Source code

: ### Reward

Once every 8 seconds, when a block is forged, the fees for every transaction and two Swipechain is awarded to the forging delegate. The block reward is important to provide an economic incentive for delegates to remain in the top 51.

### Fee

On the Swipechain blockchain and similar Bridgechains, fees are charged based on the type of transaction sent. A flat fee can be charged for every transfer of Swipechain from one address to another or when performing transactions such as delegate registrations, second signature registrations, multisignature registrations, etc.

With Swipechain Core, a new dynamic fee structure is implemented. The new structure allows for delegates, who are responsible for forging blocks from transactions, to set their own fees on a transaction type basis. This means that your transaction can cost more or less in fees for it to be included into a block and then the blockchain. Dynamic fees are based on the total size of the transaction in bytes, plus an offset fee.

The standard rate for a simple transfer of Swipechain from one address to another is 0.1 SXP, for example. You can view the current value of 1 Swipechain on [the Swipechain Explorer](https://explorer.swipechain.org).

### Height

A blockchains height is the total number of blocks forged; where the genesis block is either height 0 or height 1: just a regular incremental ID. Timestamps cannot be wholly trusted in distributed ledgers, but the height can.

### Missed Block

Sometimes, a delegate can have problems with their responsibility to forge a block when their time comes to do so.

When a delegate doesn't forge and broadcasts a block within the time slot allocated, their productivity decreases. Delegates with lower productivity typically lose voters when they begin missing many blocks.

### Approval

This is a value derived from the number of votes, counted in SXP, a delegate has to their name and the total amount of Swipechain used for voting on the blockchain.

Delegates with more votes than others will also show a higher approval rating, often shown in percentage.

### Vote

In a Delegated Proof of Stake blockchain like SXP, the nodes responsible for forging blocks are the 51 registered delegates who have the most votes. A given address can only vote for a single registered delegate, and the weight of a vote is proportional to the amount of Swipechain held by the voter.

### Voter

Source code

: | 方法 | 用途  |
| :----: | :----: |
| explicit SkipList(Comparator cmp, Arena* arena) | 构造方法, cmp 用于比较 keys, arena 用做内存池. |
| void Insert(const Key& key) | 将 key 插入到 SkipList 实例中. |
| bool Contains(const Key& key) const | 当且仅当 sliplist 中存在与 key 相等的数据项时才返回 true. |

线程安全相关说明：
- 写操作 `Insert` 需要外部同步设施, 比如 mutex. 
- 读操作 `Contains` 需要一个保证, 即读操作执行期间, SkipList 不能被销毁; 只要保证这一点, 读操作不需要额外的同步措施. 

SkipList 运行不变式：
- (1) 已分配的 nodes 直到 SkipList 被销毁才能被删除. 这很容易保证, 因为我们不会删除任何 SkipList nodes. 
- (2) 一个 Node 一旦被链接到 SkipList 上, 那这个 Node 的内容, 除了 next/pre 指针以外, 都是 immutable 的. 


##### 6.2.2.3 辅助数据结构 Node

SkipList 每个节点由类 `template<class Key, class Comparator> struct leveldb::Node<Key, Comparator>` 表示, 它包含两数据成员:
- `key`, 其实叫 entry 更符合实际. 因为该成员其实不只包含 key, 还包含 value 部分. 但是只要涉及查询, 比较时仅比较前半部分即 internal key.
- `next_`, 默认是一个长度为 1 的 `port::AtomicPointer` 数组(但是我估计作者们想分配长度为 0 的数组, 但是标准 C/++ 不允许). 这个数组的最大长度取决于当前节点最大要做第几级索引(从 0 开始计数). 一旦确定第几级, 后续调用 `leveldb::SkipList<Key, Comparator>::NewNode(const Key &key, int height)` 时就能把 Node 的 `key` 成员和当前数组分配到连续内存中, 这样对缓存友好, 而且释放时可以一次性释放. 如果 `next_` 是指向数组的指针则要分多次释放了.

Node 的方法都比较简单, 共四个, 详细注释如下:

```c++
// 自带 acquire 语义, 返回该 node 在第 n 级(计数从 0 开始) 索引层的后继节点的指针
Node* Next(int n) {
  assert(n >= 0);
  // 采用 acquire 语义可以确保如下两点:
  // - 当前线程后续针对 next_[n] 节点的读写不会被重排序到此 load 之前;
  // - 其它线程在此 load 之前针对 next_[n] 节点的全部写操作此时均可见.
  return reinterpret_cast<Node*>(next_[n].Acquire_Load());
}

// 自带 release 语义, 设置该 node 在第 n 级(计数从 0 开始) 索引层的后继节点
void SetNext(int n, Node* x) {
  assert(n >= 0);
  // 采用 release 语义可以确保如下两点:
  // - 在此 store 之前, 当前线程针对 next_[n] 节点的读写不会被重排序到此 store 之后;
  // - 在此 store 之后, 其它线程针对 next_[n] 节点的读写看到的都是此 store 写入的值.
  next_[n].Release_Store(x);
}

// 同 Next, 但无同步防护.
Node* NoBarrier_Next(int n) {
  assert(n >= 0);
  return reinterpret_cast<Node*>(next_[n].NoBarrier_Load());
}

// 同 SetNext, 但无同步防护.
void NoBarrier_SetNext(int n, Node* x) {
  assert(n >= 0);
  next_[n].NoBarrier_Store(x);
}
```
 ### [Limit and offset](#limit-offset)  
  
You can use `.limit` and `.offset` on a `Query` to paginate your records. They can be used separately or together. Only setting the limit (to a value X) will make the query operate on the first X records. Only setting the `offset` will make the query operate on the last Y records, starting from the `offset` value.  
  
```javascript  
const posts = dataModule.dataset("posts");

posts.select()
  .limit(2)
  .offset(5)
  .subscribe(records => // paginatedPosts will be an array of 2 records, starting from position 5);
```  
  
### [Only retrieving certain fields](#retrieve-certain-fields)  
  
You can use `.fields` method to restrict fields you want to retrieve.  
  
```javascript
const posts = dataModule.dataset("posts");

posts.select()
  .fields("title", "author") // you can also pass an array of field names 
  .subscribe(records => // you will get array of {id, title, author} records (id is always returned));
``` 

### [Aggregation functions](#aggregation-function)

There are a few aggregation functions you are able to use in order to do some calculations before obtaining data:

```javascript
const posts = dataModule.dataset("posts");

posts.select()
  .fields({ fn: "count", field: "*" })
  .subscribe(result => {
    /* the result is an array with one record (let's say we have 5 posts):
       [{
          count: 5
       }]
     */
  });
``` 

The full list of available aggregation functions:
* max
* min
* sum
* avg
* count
- - - -
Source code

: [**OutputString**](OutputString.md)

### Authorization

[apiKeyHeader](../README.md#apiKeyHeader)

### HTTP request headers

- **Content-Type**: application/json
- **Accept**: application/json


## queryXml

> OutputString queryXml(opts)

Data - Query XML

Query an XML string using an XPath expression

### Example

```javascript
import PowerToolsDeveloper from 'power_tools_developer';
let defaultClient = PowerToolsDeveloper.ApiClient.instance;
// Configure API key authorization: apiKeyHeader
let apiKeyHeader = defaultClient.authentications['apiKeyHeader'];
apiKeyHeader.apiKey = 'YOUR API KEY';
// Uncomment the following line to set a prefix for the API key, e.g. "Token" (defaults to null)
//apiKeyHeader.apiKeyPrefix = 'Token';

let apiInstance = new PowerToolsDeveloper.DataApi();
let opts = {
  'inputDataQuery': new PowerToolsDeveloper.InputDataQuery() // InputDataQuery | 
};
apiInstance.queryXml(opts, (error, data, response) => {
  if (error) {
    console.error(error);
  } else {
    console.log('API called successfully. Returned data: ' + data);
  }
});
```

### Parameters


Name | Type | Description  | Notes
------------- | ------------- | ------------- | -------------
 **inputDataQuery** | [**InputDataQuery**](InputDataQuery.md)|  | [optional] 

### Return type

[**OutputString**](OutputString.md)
- - - -
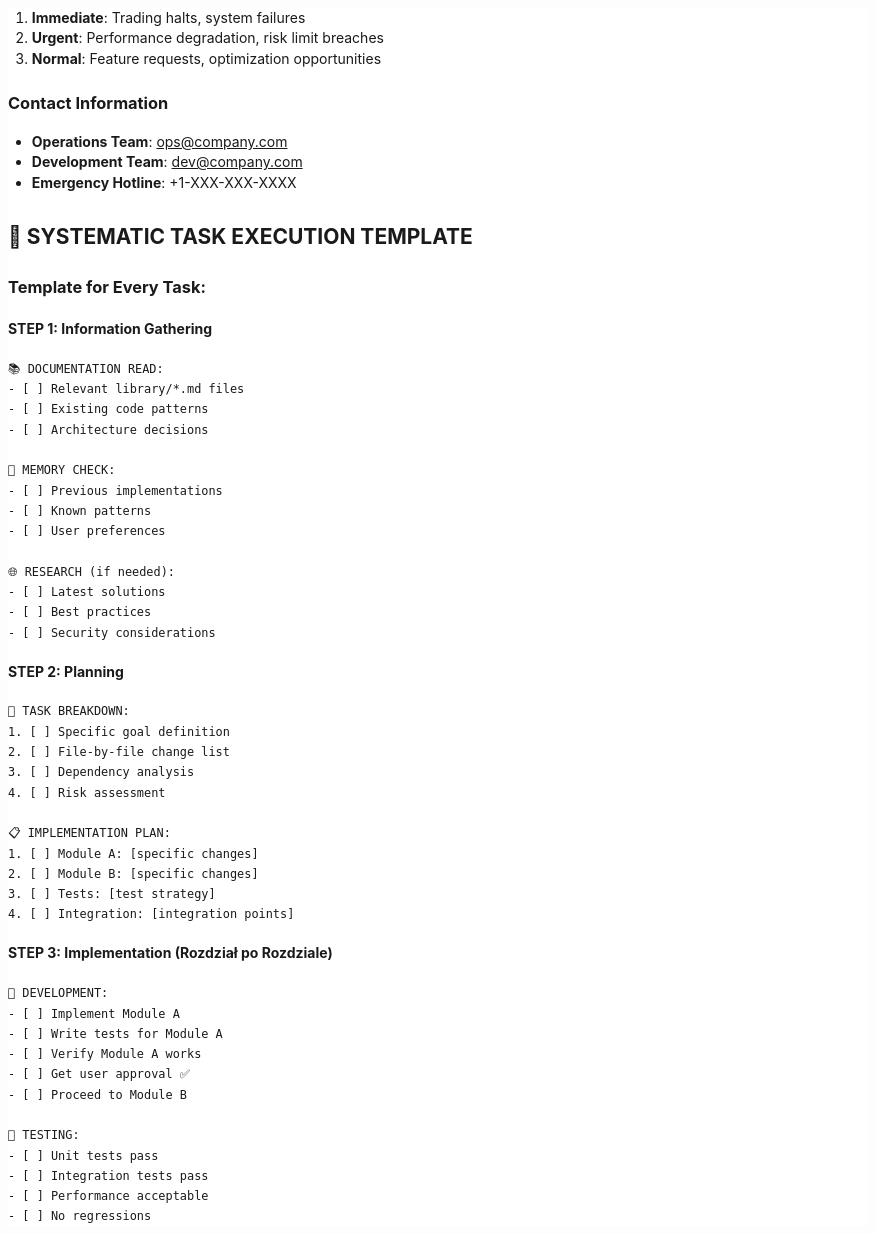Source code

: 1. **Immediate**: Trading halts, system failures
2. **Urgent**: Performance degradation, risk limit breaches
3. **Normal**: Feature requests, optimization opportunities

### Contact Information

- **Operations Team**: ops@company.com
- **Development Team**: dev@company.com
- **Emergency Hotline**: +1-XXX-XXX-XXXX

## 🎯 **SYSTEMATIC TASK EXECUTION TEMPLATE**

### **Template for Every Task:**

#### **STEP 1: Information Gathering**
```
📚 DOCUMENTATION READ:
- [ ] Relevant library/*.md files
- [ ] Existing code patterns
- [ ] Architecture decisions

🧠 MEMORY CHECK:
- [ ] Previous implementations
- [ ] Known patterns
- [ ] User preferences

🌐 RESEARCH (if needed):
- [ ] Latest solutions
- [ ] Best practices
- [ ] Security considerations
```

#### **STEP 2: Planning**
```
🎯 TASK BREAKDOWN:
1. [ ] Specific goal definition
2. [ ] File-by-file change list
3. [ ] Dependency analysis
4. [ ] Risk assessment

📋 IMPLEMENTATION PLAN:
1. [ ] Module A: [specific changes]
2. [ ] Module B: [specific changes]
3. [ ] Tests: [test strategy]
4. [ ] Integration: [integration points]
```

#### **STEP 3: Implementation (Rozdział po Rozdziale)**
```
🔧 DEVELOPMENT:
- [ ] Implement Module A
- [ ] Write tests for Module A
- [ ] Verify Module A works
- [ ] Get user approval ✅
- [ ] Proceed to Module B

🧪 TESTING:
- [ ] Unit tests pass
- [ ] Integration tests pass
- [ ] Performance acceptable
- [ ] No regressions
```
- - - -
◆ **ACTIVITY**
Copy from the entries only those lines that hold the word "also".

◆ **ANSWER FOR THIS EXERCISE**
Delegates with more votes than others will also show a higher approval rating, often shown in percentage.
  .fields("title", "author") // you can also pass an array of field names 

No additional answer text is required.